I didn't even realize this was a sequel at first, and if I had known there was a volume one and it had won a Newbery, I would have avoided it and this one like the plague. This second volume was pretty pathetic and exactly what I would expect from a Newbery author. Newbery is a stamp of approval for bland and tedious. I would feel insulted if I were ever offered one and I would turn it down.

So, I listened to two of the five disks, skimmed the third, and then listened to portions of the last one, so I think I got a pretty fair sampling of it, and nothing changed. The story should have been titled 'Flaccid Ever After', or 'Mary Sue Goes to Washington...er San Francisco' since everything she dreams of seems to fall into her lap without her having to strive for a single thing. And this is after she callously ditches her love for her career. Kirby Larson is known for her children's books. I positively reviewed one of these, titled Dash in September of 2017, but listening to this, it was easy to see why she's known for writing for children and not for adults.

I got the impression that the author had done a lot of research, but instead of using that as background for her story, she was so thrilled with herself over how much she knew about the era that she wanted to lecture the reader about it, and so instead of actually telling Hattie's story, the author spent almost the entire time showing off her research. Instead of a story, we got a series of info dumps, and the whole thing was a sorry mess. I cannot recommend this based on my experience of it.


Friday, September 1, 2017

Dash by Kirby Larson


Rating: WORTHY!

This was a pretty decent read for a younger reader, but perhaps a bit immature and bland for a middle-grader or older. There's very little in it for the adult reader, but since it's not aimed at an adult audience I can't fault it for that, so I consider it a worthy read for the intended audience.
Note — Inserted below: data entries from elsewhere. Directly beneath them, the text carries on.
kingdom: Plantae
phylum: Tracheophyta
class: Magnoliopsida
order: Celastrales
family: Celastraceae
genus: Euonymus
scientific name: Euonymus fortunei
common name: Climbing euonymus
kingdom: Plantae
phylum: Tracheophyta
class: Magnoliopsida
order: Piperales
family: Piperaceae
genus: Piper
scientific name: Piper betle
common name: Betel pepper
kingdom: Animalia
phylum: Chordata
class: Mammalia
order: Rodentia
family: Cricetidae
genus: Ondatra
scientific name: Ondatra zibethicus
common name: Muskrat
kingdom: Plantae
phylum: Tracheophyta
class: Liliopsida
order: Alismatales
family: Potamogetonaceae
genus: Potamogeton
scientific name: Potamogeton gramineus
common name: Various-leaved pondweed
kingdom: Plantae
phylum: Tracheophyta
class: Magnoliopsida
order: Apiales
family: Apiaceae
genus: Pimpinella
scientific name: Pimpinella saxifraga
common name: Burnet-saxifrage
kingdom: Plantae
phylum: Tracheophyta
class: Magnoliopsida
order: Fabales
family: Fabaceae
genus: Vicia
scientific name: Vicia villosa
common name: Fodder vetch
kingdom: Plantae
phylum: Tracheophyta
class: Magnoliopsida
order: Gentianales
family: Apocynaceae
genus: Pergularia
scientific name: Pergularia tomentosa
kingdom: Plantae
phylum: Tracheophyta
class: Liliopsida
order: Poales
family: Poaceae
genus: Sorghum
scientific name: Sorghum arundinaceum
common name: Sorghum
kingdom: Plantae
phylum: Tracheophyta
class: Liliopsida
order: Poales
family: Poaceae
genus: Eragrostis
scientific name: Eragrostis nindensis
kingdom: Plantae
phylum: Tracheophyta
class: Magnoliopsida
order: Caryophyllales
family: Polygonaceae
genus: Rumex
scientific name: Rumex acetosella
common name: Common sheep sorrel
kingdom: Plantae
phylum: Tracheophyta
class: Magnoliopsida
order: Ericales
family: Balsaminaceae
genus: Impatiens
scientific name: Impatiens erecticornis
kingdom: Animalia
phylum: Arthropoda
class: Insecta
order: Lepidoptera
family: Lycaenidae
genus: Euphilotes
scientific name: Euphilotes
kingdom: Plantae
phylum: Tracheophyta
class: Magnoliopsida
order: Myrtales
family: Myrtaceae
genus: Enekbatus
After the attack on Pearl Harbor on December 7th 1941, a date which will live in infamy according to then president Roosevelt, he signed an exec order which brought infamy to the US, and shamefully so. The order eventually resulted in over a hundred thousand Japanese Americans being forced into internment camps. Curiously, in Hawaii, where many more Japanese Americans lived, little more than a tenth of those people were also interned. The man who was charged with accomplishing this, John DeWitt, the Army general in command of the coast, is portrayed as a decent person in this story but in reality, his inflammatory racist view was "A Jap's a Jap. They are a dangerous element, whether loyal or not."

The fact that this was indeed pure racism is proved by the fact that there was no large-scale wholesale incarceration of residents of German or Italian ancestry. It was America once again over-reacting to a bad and embarrassing defeat, taking the ball and going home. Meanwhile, in Japan there were over 2,000 civilians of allied nations. These people were also interned and very little (to my knowledge) has been written about them and very little is ever heard of their experiences. Bernice Archer has written a book about it, The Internment of Western Civilians Under the Japanese published in 2004. The Japanese treated Japanese Americans as Japanese Nationals, although American citizens of Japanese ancestry were urged to return to the US.

In this story, young Mitsi Kashino and her family are transported to an isolated camp, but she must leave behind her pet dog, Dash. The story, as I said, is a bit tame and bland, which given the audience for which it was written is understandable in some ways, but not in others, since this was written as recently as 2014. I think kids can handle more truth than the author does, evidently. It fails in that it does not give any real feeling of the horror or even of the foul injustice of these events, which is why I think it's suitable for a younger audience. I think older children will need more than this offers, but I consider it a worthy read for the young.